» **Available data**
>>>>
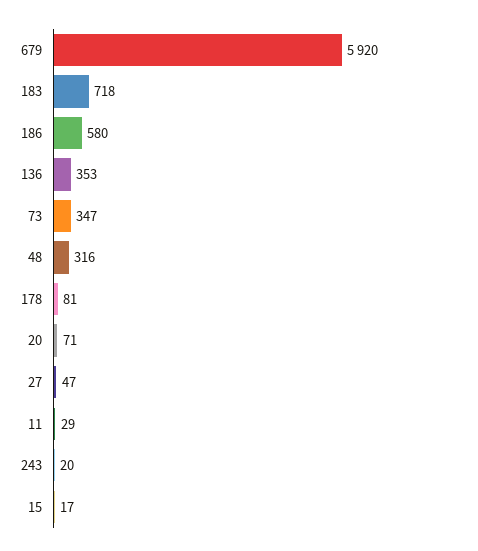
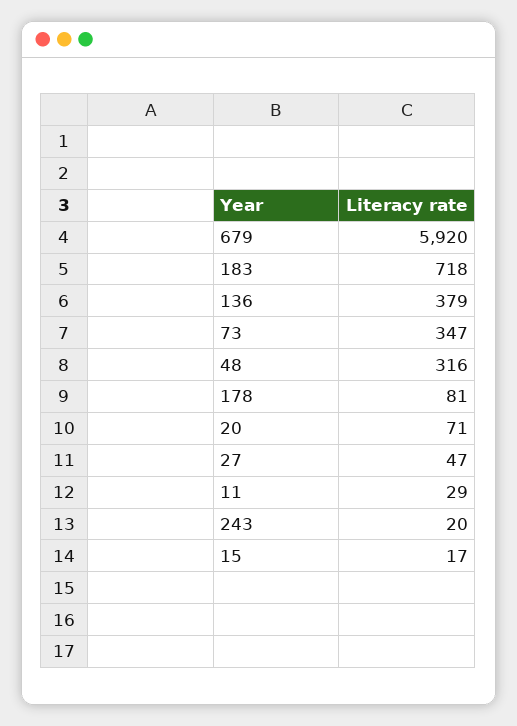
186: 580 -> none
136: 353 -> 379

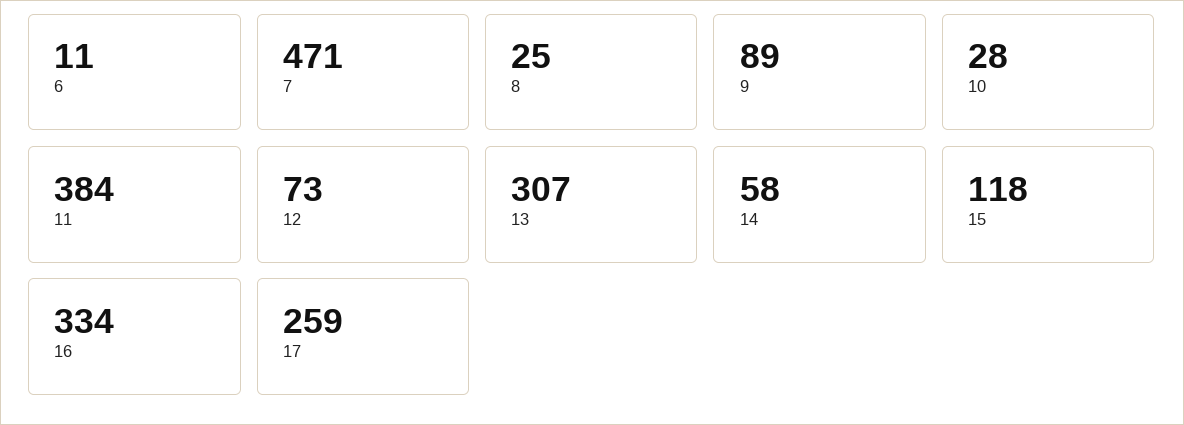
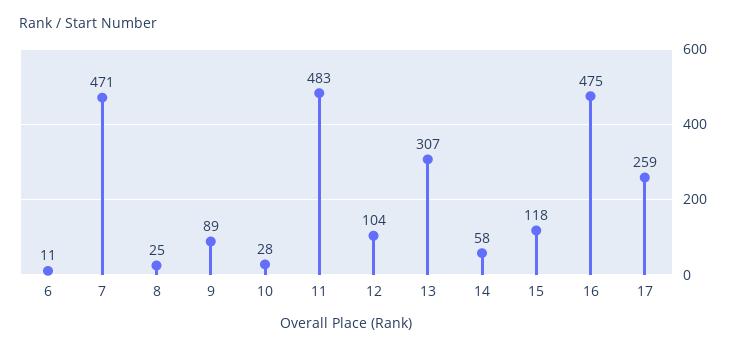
11: 384 -> 483
12: 73 -> 104
16: 334 -> 475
<<<<
» **Directive**
The whole listing must come back verbatim, with no pictures included.

» **Answer space**
186: 580 -> none
136: 353 -> 379

11: 384 -> 483
12: 73 -> 104
16: 334 -> 475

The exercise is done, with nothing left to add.